It’s that time again, for some pet owners, a dreaded time. Thunderstorms! Some folks around the country have them all year long. My two dogs are fairly young and are not afraid of loud noises, but I do not take this for granted. My Minnie who passed in January 2014 was very afraid of thunder and as the later years passed, she got better with positive association practice.
Recently, I was cooking in the kitchen and a rain/thunderstorm was going on. Boom! A big one hit very close. Fortunately, I had just pulled a chicken from the oven. I yelled “chicken” (it was the first thing out of my mouth) and gave each of the dogs a hearty piece, then gave myself one, then another boom, more chicken. The dogs thought the storm was great. I was glad that I was with the dogs for that big one!
Fourth of July this year, we were invited to stay in town, in Telluride, Colorado. This is a high, mountain town, located in a box canyon, so when those big fireworks go off, it’s very loud. So I stayed with the dogs inside the house and loaded my treat bag with bacon and lunch meat. Those are treats that they rarely receive. The early boomers were the toughest and I delivered a bunch of treats, but then when the fireworks were in full bloom, I was able to watch them out the window with the dogs and deliver treats more slowly. Romeo, being a Zen Buddhist, was his calm self. Mick was more excited and aroused, but I thought he did well.

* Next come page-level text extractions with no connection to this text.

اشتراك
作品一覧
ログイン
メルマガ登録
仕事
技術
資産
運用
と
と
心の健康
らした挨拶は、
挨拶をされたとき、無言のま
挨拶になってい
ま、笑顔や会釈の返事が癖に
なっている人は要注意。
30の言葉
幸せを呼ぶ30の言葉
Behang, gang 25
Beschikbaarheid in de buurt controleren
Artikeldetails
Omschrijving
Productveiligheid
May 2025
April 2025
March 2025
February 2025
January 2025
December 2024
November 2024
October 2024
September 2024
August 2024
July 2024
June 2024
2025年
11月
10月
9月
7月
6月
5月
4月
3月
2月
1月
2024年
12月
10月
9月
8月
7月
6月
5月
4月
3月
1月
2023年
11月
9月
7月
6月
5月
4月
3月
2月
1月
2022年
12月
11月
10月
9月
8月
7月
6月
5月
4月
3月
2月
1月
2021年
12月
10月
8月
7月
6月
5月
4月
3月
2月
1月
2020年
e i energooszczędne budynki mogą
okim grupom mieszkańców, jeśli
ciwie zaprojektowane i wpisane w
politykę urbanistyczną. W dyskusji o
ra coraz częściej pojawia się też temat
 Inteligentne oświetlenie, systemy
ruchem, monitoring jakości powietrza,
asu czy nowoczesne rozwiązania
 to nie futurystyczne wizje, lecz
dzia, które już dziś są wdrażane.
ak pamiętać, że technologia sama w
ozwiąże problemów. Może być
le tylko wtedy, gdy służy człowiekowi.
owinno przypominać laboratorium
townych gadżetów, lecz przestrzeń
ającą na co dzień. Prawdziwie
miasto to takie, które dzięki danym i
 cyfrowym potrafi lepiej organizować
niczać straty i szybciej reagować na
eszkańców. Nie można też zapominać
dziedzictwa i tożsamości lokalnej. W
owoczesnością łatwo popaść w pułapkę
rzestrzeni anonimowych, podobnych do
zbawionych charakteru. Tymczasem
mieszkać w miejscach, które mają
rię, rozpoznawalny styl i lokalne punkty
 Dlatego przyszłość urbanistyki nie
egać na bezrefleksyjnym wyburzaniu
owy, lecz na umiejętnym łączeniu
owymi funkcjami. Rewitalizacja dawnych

You can’t reinforce fear. You can soothe and comfort your dog during a storm. Read of my favorite PhDs, Patricia McConnell’s article called You Can’t Reinforce Fear, Dogs & Thunderstorms.
What I wouldn’t have done is leave them alone in a strange place with loud fireworks happening outside. I appreciate that my dogs can handle loud noises, but I don’t take it for granted. Always think about how a situation might be for your dog and then help them be as successful as you can.